I have a hard time walking the walk with TOPS. I have been trying for five years now to lose this infernal weight and I cannot seem to break through the last of it. Due to some amazing support in my TOPS group (LOVE those ladies!!), it came out that I am AFRAID. Lots of reasons I won't bore you with feed the fear, but its fear nevertheless... I have met fabulous people who have been supportive and motivating... and I have met people who are clueless about food addiction and what its like to be "super morbidly obese". I need to find the joy - the excitement that comes from just being alive and out there and not always waiting for the rest of the weight to come back...


I need to get back to enjoying the ride... Five years ago I was afraid to start and now I am afraid to find out why I am not at my goal weight yet. But I am still looking and still trying to get there, in my own way. To me, fear is a dark tunnel -an abyss. And my realization today, after TOPS, was that I am not in the tunnel alone -I have to reach out and find the people who are helping me get down the path I have taken. They are all there if I but ask...  And having a hand to hold on to when you enter that deep dark unknown is SO much better than doing it all alone...
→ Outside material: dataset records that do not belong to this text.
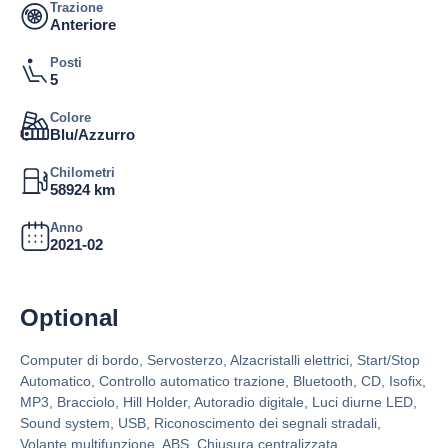
Trazione
Anteriore
Posti
5
Colore
Blu/Azzurro
Chilometri
58924 km
Anno
2021-02
Optional
Computer di bordo, Servosterzo, Alzacristalli elettrici, Start/Stop
Automatico, Controllo automatico trazione, Bluetooth, CD, Isofix,
MP3, Bracciolo, Hill Holder, Autoradio digitale, Luci diurne LED,
Sound system, USB, Riconoscimento dei segnali stradali,
Volante multifunzione, ABS, Chiusura centralizzata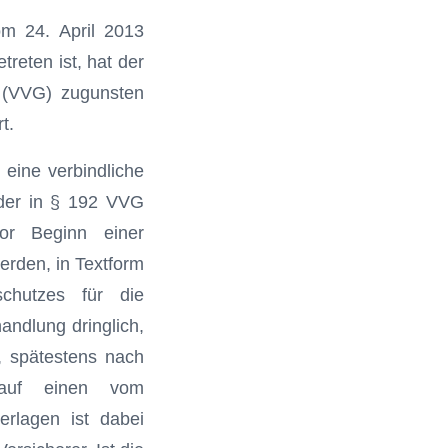
om 24. April 2013
treten ist, hat der
 (VVG) zugunsten
t.
 eine verbindliche
 der in § 192 VVG
or Beginn einer
erden, in Textform
chutzes für die
andlung dringlich,
, spätestens nach
 auf einen vom
rlagen ist dabei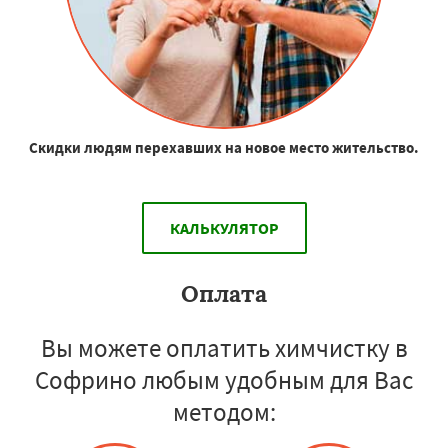
Скидки людям перехавших на новое место жительство.
КАЛЬКУЛЯТОР
Оплата
Вы можете оплатить химчистку в
Софрино любым удобным для Вас
методом:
That's true for all of us really. The people in your life can assist you with your goals if they are TOLD what they are -share your goal, your objectives. If people are not equipped to help you, they are probably armed to help you find the resources to do so. Do you want to write? START -someone, somewhere, knows how to do it and how to help you get started.... Put it out there -put yourself out there and you might be thrilled to have your life change...
Life is about LIVING not waiting for life to happen, right?